WARNING: This is not a well thought out and statistically factual article, this is just the lunchtime ramblings of a scared Anthony Bennett fan.
I just watched like four different Bennett UNLV highlight reels and my only thought is, who the hell is that guy and when is he declaring for the draft? Now, obviously Bennett a borderline man amongst boys in a lot of those highlights, and the opposing skill level can be marginal or downright atrocious at times in college athletics, but those reels show a guy playing with passion, determination, aggression, emotion and excitement. These are all qualities that help separate us from being labeled as androids. Nowadays, when I see Bennett-bot Model #1515 take the floor, I see a cold emotionless shell of a basketball player with shoddily programmed artificial basketball intelligence, malfunctioning out on the perimeter or catching the ball and only being able to calculate primitive dribbles with his right hand before running into three defenders and triggering a system overload causing it to shoot the ball into the outstretched arms of opposing 4's and 5's.
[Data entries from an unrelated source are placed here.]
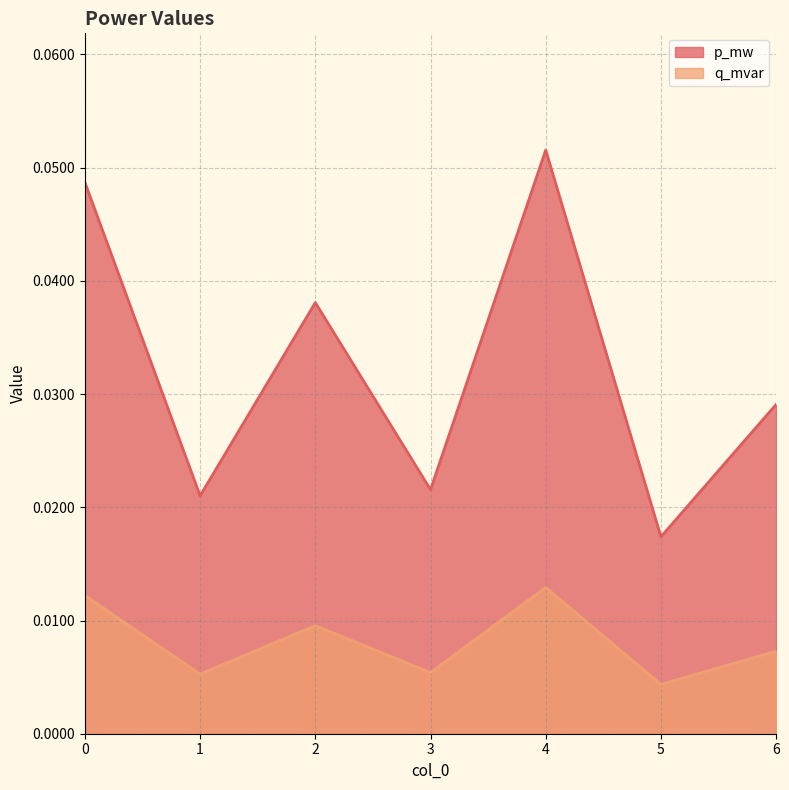

True or false: p_mw and q_mvar intersect in this chart.

False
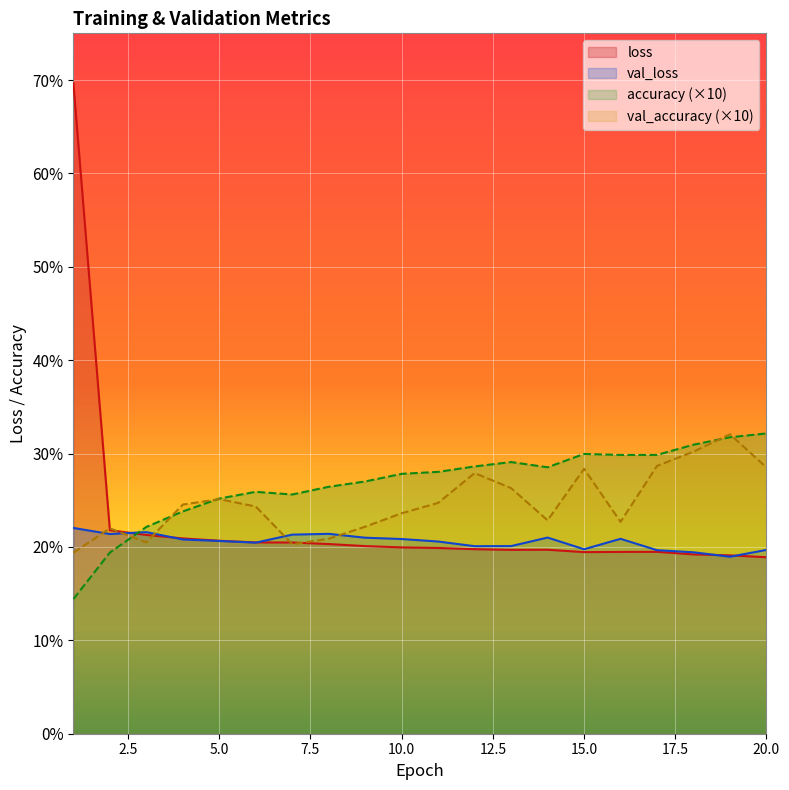

Where do loss and accuracy first cross each other?

2 and 3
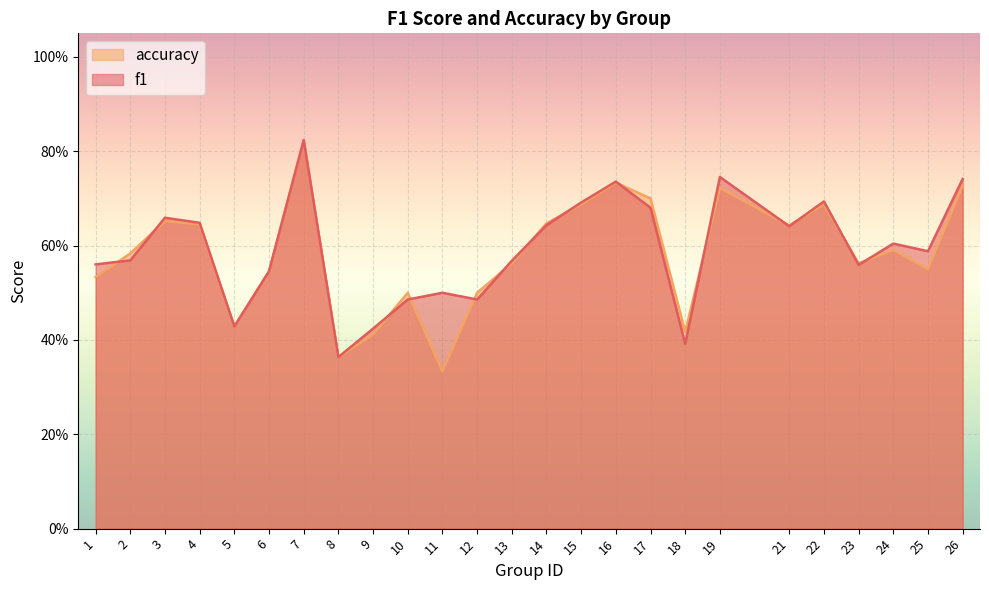

What are all the series names shown in the legend?

accuracy, f1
Now, obviously he's tasked with a different role and set of development circumstances in Mike Brown's "offense." But it's like the player who was drafted forgot all those intangibles and skill sets that made him an impact player in the first place.Where the fuck is the real Big Daddy Canada? Secretly running a maple syrup conglomerate? I mean, come on!
Gob: "Come on!" Compilation - Arrested Development (NO SP) (via MisterCartmenez)
Anyway, this lunch break and depressed rambling is over...so if you see the real Anthony Bennett and not one of these fucking iRobots taking the court, please contact your local authorities as he's dearly missed.